The high accuracy of predictions in tests often misleads people into thinking the models capture the “true structure of the problem” in a human-like way, she says. The situation is similar to replication crisis in psychologywhere people put too much reliance on statistical methodsshe adds.

The hype about the capabilities of machine learning has made its results too easy for researchers to accept, says Kapoor. The word “prediction” itself is problematic, Malik says, since most predictions are back-tested and have nothing to do with predicting the future.

Data leak fix

Kapoor and Narayanan’s solution to address data leakage is for researchers to include with their manuscripts evidence that their models do not have each of the eight types of leakage. The authors suggest a template for such documentation, which they call “model information” sheets.

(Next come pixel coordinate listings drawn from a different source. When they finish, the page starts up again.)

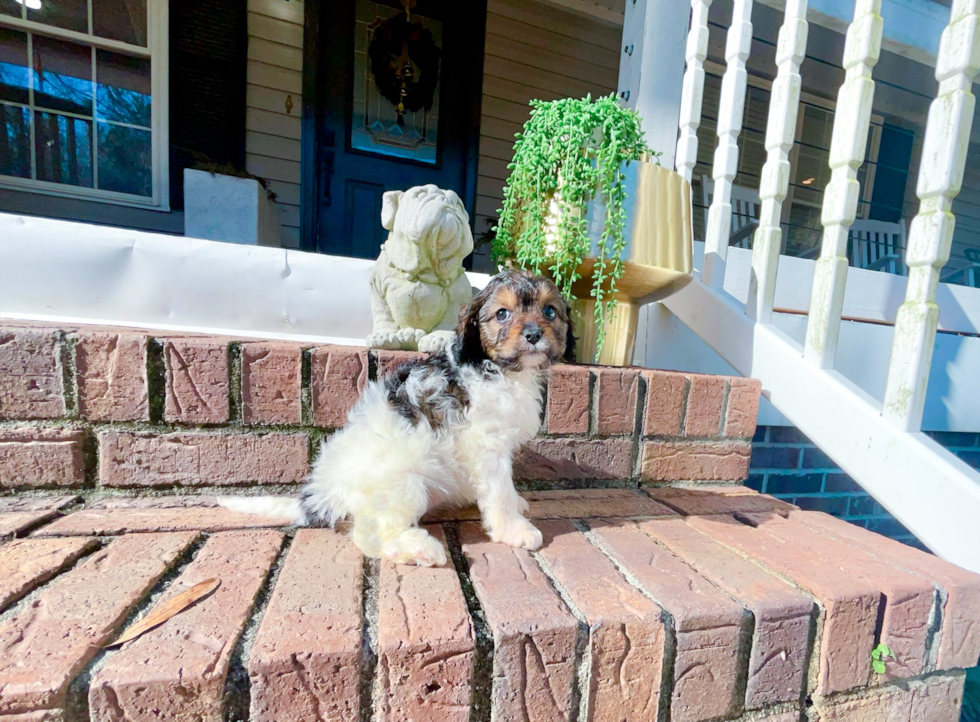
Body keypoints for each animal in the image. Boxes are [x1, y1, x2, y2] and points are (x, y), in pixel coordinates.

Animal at [222, 268, 576, 564]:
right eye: (502, 314)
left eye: (550, 311)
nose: (533, 334)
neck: (499, 369)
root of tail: (323, 493)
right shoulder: (486, 443)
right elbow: (499, 490)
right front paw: (515, 529)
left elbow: (506, 487)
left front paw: (517, 504)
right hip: (404, 484)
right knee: (370, 535)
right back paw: (419, 549)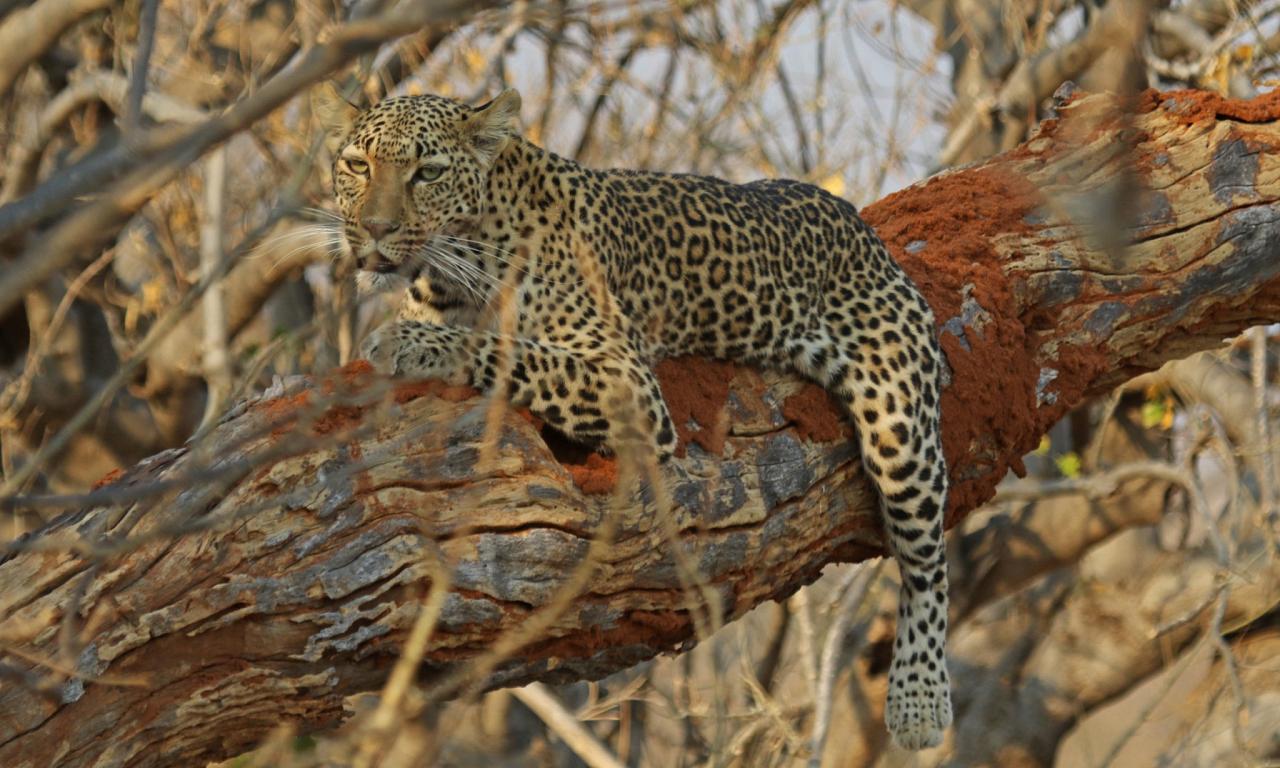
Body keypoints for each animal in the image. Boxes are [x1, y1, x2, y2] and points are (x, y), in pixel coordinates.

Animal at [309, 83, 952, 747]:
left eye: (429, 172)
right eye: (358, 165)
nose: (375, 230)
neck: (456, 265)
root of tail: (857, 222)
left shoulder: (626, 378)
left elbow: (513, 351)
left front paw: (408, 343)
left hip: (897, 417)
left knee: (927, 559)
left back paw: (919, 703)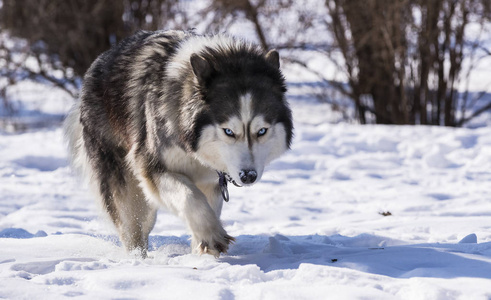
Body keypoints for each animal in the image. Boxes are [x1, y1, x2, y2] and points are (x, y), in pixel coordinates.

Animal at [64, 29, 292, 256]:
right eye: (228, 131)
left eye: (261, 131)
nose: (248, 176)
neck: (191, 147)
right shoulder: (153, 168)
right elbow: (190, 197)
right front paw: (212, 236)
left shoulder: (211, 181)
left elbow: (205, 209)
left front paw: (203, 251)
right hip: (131, 193)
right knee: (134, 230)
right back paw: (138, 259)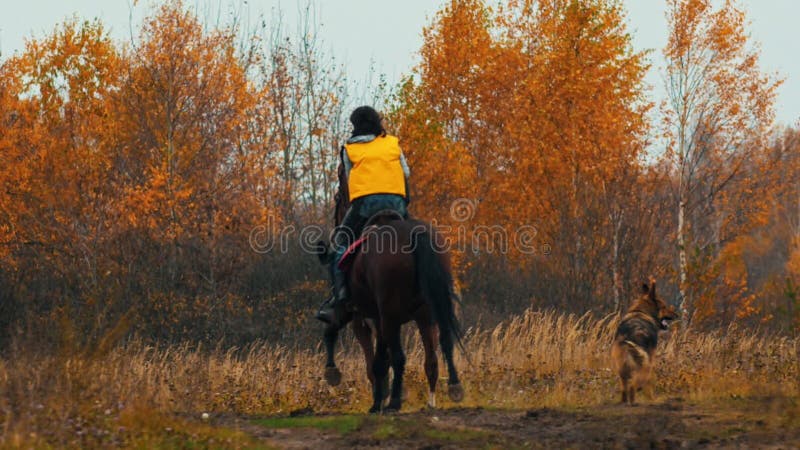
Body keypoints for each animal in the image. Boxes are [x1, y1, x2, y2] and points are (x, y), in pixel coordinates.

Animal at [316, 166, 466, 414]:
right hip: (427, 313)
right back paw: (446, 391)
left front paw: (377, 400)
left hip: (389, 315)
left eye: (338, 196)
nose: (335, 221)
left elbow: (376, 361)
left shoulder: (364, 319)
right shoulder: (385, 318)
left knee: (399, 357)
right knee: (438, 351)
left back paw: (394, 401)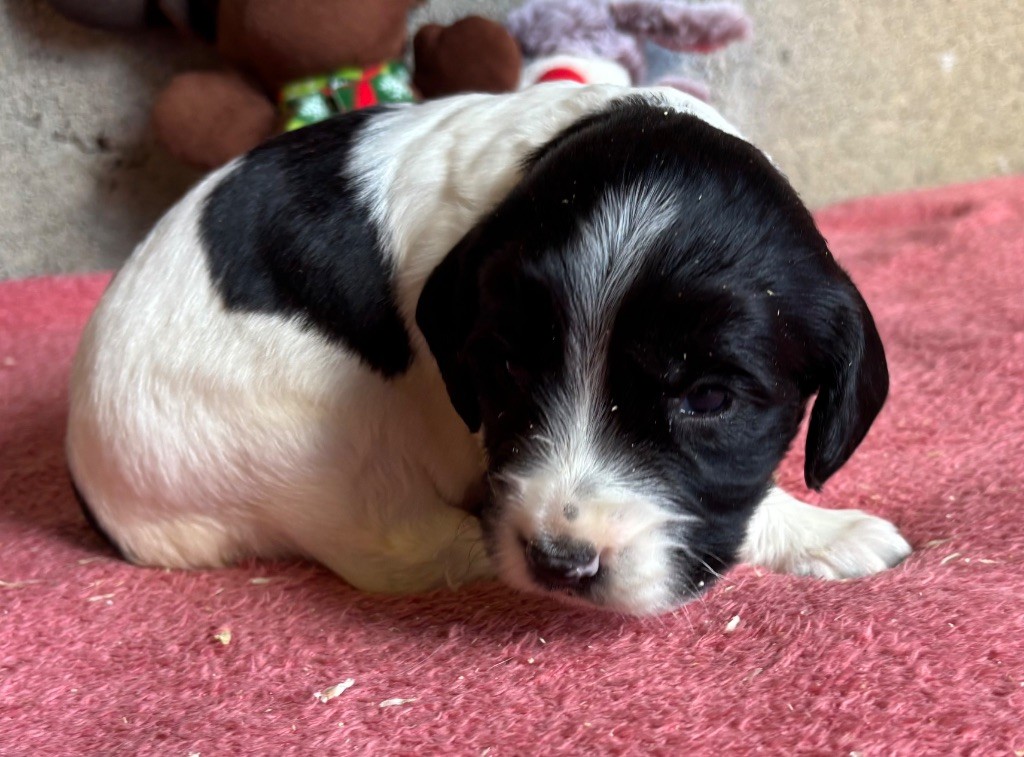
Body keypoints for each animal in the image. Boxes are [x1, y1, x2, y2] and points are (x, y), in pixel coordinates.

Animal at [67, 83, 911, 616]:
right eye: (509, 367)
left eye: (709, 398)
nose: (560, 561)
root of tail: (97, 485)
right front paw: (823, 530)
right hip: (309, 433)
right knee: (404, 544)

In the past three years, biomedicine has come a long way with a similar approach, says Xiao Liu, a clinical ophthalmologist at the University of Birmingham, UK, who has helped create reporting guidelines for studies involving AI, for example, in screening. or diagnosis. In 2019, Liu and his colleagues found that only 5% of more than 20,000 articles using AI for medical imaging were described in enough detail to discern whether they would work in a clinical setting.5. The guidelines don’t improve anyone’s models directly, but they “make it really obvious who are the people who have done well, and perhaps the people who haven’t done well,” he says, which is a resource regulators can tap into. .

Collaboration can also help, says Malik. He suggests that studies involve both specialists in the relevant discipline and researchers in machine learning, statistics, and survey sampling.

Fields where machine learning finds leads for follow-up, such as drug discovery, are likely to benefit greatly from the technology, Kapoor says. But other areas will need more work to prove useful, she adds. Although machine learning is still relatively new in many fields, researchers need to avoid the kind of crisis of confidence that followed the replication crisis in psychology a decade ago, she says. “The longer we delay it, the bigger the problem.”